Hizmetlerini yakından takip ettiğini söylediği Millî Eğitim Eski Bakanlarından Sayın Nimet Baş da konuklar arasındaydı. O da eğitimin kalitesi hakkında konuştu. Konuşma sırası Başbakan Yardımcımız Sayın Prof. Dr. Numan Kurtulmuş’a gelince iyice dikkat kesildim. Söyleyeceklerini merak ediyordum. Sayın Kurtulmuş, tam beklediğim gibi konuştu, devlet adamı olma sorumluluğunu gördüm sözlerinin satır aralarında. Bam teline bastı:
“Eğitimde kalite, teknolojik gelişme elbette gerekli, tamam… buna bir sözüm yok. Ancak eksik bıraktığımız bir şey var. Bizim kökümüzde var olan değerleri öne çıkarabildik mi eğitimde? Nedir onlar? Doğru olmak, dürüst olmak, vefalı olmak, sadakat göstermek, paylaşmak, yardımlaşmak… gibi bizi dünyanın gözünde yücelten değerler. Eğitimde bunlar daha önemli. Yalnızca kendini yükseltmeyi düşünmeyen, kendi dışında mağdur olmuşlarla da ilgilenme sorumluluğunu taşıyan insanı yetiştirmek lazım.”

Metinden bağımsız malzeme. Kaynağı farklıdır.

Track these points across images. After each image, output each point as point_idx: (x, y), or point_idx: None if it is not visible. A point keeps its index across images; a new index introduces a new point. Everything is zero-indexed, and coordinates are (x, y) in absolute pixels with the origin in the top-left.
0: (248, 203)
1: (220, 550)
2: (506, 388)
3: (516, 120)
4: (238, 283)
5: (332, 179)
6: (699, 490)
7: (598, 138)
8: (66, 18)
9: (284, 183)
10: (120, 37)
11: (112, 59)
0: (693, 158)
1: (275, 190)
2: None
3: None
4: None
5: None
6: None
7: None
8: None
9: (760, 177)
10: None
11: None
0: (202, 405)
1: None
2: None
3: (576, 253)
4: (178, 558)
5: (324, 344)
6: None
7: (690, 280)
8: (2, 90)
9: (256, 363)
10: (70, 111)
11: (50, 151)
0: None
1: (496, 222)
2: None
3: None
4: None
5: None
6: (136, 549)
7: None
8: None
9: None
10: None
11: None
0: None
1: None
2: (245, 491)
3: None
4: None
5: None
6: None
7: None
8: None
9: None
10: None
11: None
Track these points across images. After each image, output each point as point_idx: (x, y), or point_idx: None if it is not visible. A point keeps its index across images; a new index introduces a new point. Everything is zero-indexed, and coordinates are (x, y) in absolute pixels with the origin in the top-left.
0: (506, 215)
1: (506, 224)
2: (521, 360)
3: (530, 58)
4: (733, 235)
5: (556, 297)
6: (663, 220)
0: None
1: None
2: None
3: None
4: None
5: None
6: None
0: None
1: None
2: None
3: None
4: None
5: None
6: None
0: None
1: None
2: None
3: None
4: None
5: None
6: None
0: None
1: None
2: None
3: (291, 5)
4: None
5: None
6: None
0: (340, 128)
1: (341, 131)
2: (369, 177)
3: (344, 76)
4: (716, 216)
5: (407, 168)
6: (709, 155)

Sayın Yücel’in hiç değinmediği bu değerleri hatırlatmak gerçekten gerekliydi. Sayın Yücel önce dershaneciydi, büyük paralar kazandı okullar üzerine karabasan gibi çöktüğünü defalarca vurguladığım dershanecilikten. O paralarla güçlendi, Vakıf Üniversitesi ve okullar kurdu zincir zincir. Kazandıklarıyla eğitimde kaliteyi artırdı tabi, yabancı ülkelerle de iş birliği yaptı. Ancak bir köyde uygulamalı eğitimle çocuklarına ve onların velilerine hayat eğitimi, iş eğitimi veren Dilek öğretmen gibilerin var olması için ne faaliyetleri olduğunu duyamadık. Ülke genelinde 17 milyon üstündeki öğrencinin kaç tanesine sözünü ettiği eğitimi verebildiğini de bizim kökümüzdeki değerler adına yaptığı çalışmaları da…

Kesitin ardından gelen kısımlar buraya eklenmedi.